How can we tell if a question is untruthful? I’m so glad you asked. A question is untruthful when it destroys relationships. I cannot tell you how many conflicted married couples I have counseled where both parties were speaking the truth, yes, or some semblance of the truth at least. But they were using it like a club over each other’s heads. Wielded as a weapon, any truth ceases to remain true. This is why Paul is so hard on the seemingly mild pastime of gossip about others. Gossip poses as getting to the bottom of things. But it seeks to tear down others. To live lives of grace and truth we must notice wherever the truth cuts and tears.
Jesus was so direct on many occasions. But he meted out truth according to the moment, the circumstance, the context. That’s where the truth lives, friends, not as abstract principle, but in the concrete exchanges of daily living. I am wary of people who say, “I had to tell her off because, well, of the principle of the thing.” I have learned to suspect myself when I mount up on that declarative high horse. Spiritually, it is entirely possible to speak factually and utterly fail to tell the truth. Do you know what I mean by that? If so, you’re close to Jesus’ grace and truth.

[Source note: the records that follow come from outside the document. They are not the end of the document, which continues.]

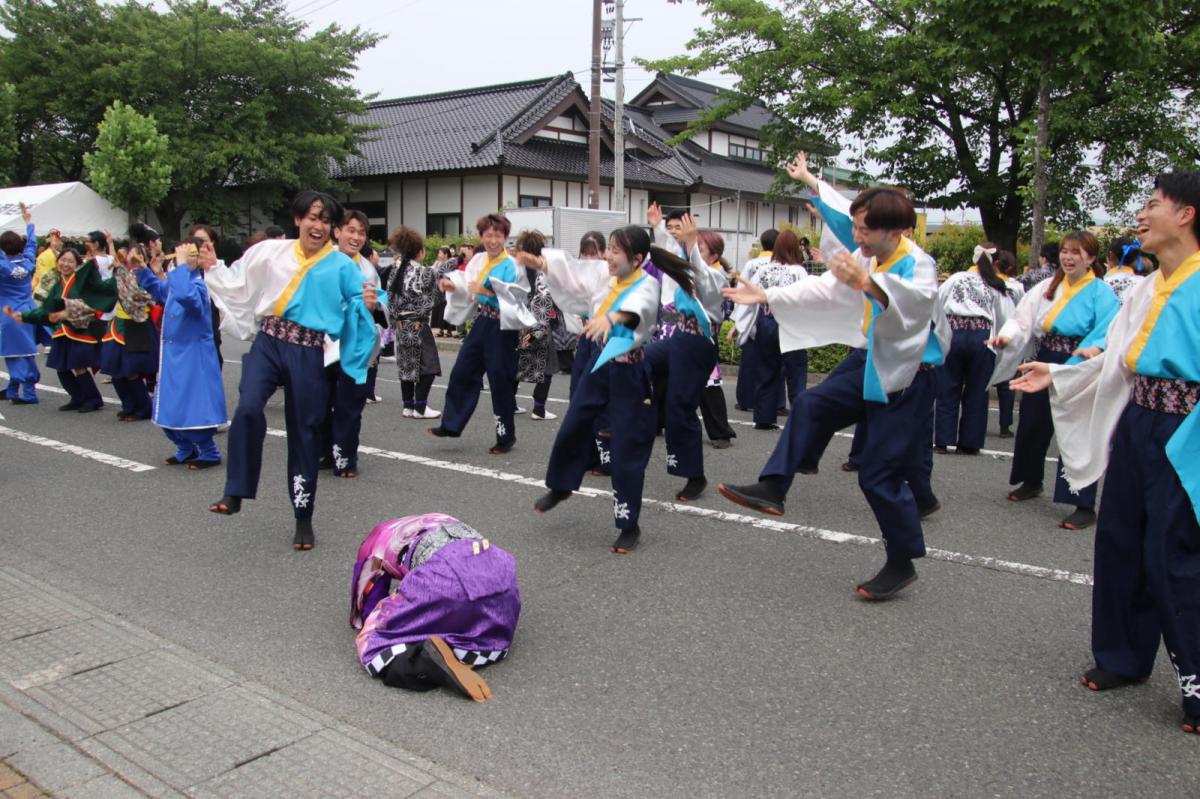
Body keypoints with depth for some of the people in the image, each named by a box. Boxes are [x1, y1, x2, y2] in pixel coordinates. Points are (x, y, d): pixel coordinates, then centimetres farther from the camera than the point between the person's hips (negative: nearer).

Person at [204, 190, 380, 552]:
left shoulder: (342, 265, 2)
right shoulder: (270, 252, 7)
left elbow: (358, 307, 1)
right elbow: (236, 283, 15)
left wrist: (367, 304, -19)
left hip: (308, 354, -1)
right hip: (268, 343, 1)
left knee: (304, 431, 4)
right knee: (248, 408, -25)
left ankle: (303, 518, 18)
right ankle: (236, 493, -11)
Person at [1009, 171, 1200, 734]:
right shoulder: (1147, 288, 13)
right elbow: (1116, 358, 18)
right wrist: (1057, 374, 18)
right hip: (1135, 419, 8)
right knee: (1119, 538, 12)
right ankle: (1124, 656, 28)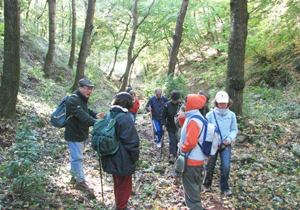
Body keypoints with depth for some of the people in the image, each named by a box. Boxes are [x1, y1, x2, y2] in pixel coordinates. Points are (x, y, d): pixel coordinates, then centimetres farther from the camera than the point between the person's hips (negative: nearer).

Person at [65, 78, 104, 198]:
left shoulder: (83, 99, 9)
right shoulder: (73, 100, -24)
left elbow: (86, 111, 20)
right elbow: (82, 116, -36)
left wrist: (95, 115, -2)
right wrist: (95, 123, -48)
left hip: (82, 134, 10)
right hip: (74, 135, -10)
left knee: (76, 157, 23)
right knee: (77, 158, -2)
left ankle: (74, 176, 39)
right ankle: (81, 181, 9)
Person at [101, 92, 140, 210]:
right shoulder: (125, 119, -23)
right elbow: (132, 142, -21)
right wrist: (135, 157, -5)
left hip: (111, 160, 8)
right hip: (123, 162, -8)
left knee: (117, 184, 26)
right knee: (124, 187, 11)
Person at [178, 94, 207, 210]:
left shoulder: (193, 121, -25)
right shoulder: (195, 117, 6)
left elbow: (191, 142, -30)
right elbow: (185, 127, 20)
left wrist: (182, 148, -12)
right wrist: (181, 117, 2)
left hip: (191, 160, -10)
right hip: (197, 158, 10)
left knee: (190, 188, 2)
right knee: (195, 186, 24)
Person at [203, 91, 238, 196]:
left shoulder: (231, 115, -4)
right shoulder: (210, 115, -11)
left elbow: (234, 130, 4)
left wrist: (230, 139, -13)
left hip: (226, 145, 1)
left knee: (226, 167, -4)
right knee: (210, 166, 13)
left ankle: (224, 187, 18)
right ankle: (206, 185, 36)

Yes, we must be factually accurate, that always matters. Is this the truth, the whole truth, and nothing but the truth? But the relational side is no less essential. Am I being true to this person in saying what I say and how I say it? Is it fair and helpful? Does it build up and not tear down? Beyond is it true? as Jesus’ follow-ers, we also ask, am I being true to him or her? Truth is objective and subjective. Asking both questions--one more of the head, the second more of the heart--is how we fold grace into truthfulness as we seek to become truthful, loving people.
A missionary told of how she was once describing the truthful, loving character of the Christian God to a group of her Chinese sisters. As she ramped up her holy enthusiasm, picturing this God, very honest yet also generous to the sinful and suffering, one of the Chinese sisters said to her neighbor, “Haven’t I often told you there ought to be a God like that?” Jesus will be born sooner than we know. He came so that there might be people like that. We are all candidates. Look to the God who honored us with his Son. See his grace and truth and find your own. Amen.